Really it's not a bad thing, you will end up making a more robust product. You don't want to send your switch a signal to turn on and have it never get there. Better to expect interference and make your system robust enough to try again.

Repeaters can definitely work, people use them all the time. To me a repeater infers that it will be on all the time so not good for a battery powered EP, but there are other mesh networking strategies that could work too. I'd start with just point to point first to get yourself going, but you can always dive right in.

Just my 2 cents, good luck with the project.

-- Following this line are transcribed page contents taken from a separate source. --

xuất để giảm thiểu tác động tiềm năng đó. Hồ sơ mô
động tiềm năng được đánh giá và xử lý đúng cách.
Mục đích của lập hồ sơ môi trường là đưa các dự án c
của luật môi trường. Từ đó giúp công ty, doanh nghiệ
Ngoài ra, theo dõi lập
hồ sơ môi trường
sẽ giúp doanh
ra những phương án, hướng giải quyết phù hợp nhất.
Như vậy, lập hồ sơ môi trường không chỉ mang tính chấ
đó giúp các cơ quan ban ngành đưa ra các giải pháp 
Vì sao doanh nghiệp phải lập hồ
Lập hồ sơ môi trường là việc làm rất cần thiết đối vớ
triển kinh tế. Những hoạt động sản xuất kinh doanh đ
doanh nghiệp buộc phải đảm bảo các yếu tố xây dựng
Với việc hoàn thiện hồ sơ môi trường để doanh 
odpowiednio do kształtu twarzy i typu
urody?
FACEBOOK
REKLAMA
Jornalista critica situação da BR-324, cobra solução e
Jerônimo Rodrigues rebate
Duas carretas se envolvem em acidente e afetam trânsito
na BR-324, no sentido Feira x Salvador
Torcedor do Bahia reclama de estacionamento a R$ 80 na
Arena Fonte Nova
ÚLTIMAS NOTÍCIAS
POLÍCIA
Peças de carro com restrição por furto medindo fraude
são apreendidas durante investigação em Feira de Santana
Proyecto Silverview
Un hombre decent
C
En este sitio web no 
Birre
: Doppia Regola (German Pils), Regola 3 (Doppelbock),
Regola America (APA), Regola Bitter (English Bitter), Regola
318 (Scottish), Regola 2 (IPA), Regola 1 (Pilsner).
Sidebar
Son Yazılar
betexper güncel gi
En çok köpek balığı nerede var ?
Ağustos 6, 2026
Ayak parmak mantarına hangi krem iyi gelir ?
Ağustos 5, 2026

• Thanks for the 2 cents. Now if I could only find such a cheap transceiver XD. Have you got any links to such cheap transcievers. I want them to be $4 max w/ the antenna, and I am not finding any like that. Dec 17, 2014 at 20:54 • Maybe a 433Mhz CC1101 module from China off ebay?$9 a pair plus $2 shipping :) Can't vouch for the support you'll get ebay.com/itm/… Dec 17, 2014 at 21:30 • Thx I'll have a look :) Dec 17, 2014 at 22:09 Do any government regulations limit duty cycles for this band? Yes, depends on modulation and power output, both FCC and ETSI have duty cycle limits in the 2.4GHz band for narrow band signals. Wideband (500KHz and up) have PSD requirements under FCC rules. Would it be that badly affected with other wireless networks? Depends on the congestion levels in your area. all users of the ISM bands are supposed to be good neighbors, that is, not to cause too much interference and be tolerant to others. Would the other signals make the signal hard to read (I have never worked with this band before)? Depends on your transceiver. Some have good sensitivity and selectivity at certain modulation schemes, some do not. Would the repeater idea work? Mesh networks work, but the data bandwidth is halved with each hop. Zigbee is an example of a mesh network. Would the 1 receiver + 1 transmitter interfere badly with each other? Not if you don't do them simultaneously. Is this band crowded? 433MHz in Europe has ~1.7MHz as ISM, it can be crowded in parking lots (car FOBs). Do any government regulations limit duty cycles for this band? Yes, depending on your modulation and power levels. • So the 1 trans 1 receiver would work as long as i dont receive and transmit at the same time Dec 18, 2014 at 6:54 • Yes. Full duplex RF is quite hard to implement. Thanks for the edit. Dec 18, 2014 at 20:01 I had problems with these small 443MHz transmitter and receiver modules in the past. It turned out that Wii-U uses this frequency. I would suggest using the ESP8266 WiFI modules if you don't mind the low throughput. I just started using one of those for a large wall clock I'm building. They are dirt cheap (<$4).

If you're using 2.4GHz, you should remember that microwaves, WiFi, and Bluetooth devices use these frequencies, all of which may cause unwanted interference in a home.

Also, having your data packets hopping can get very cumbersome. It takes very careful work to prevent packet collisions on the next hop and nuclear packets that never end.

There is no reason for a 433MHz transceiver to be expensive, as Silicon Labs' Si4432 is about $3. Newegg has something from China for about$14. (I will not vouch for its quality, though!)